**PROBLEM DETAILS:**
Search the records for the word "池壁厚度" and copy each line in which it appears.

BEGIN INFORMATION SUPPLIED

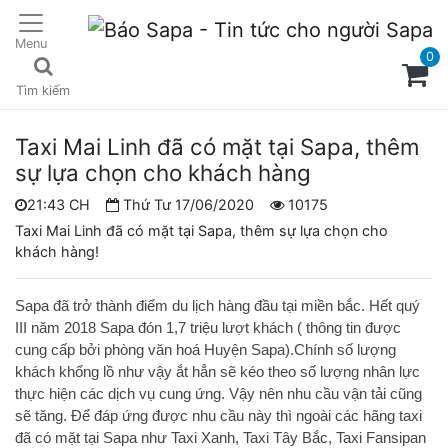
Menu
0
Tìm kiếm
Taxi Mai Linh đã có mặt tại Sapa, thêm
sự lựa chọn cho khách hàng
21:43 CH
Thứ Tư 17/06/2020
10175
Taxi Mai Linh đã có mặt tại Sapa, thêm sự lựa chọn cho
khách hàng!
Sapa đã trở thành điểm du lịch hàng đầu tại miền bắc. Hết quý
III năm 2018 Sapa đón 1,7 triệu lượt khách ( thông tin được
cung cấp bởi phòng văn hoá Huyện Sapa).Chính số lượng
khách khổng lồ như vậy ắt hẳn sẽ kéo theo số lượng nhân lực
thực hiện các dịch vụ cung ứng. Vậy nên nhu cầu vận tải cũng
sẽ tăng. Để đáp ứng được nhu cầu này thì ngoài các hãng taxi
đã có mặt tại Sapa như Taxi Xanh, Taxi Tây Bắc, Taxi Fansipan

END INFORMATION SUPPLIED
BEGIN INFORMATION SUPPLIED

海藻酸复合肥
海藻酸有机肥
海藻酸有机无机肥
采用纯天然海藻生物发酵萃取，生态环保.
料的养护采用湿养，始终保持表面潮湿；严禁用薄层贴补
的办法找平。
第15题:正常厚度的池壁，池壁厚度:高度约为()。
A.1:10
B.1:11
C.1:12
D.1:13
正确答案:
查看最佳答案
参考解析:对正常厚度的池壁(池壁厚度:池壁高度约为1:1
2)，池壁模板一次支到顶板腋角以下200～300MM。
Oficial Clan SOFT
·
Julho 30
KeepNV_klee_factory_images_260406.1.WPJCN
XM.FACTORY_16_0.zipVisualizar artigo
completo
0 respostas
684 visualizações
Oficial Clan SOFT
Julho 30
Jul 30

END INFORMATION SUPPLIED

**ANSWER TO THIS EXERCISE:**
第15题:正常厚度的池壁，池壁厚度:高度约为()。
参考解析:对正常厚度的池壁(池壁厚度:池壁高度约为1:1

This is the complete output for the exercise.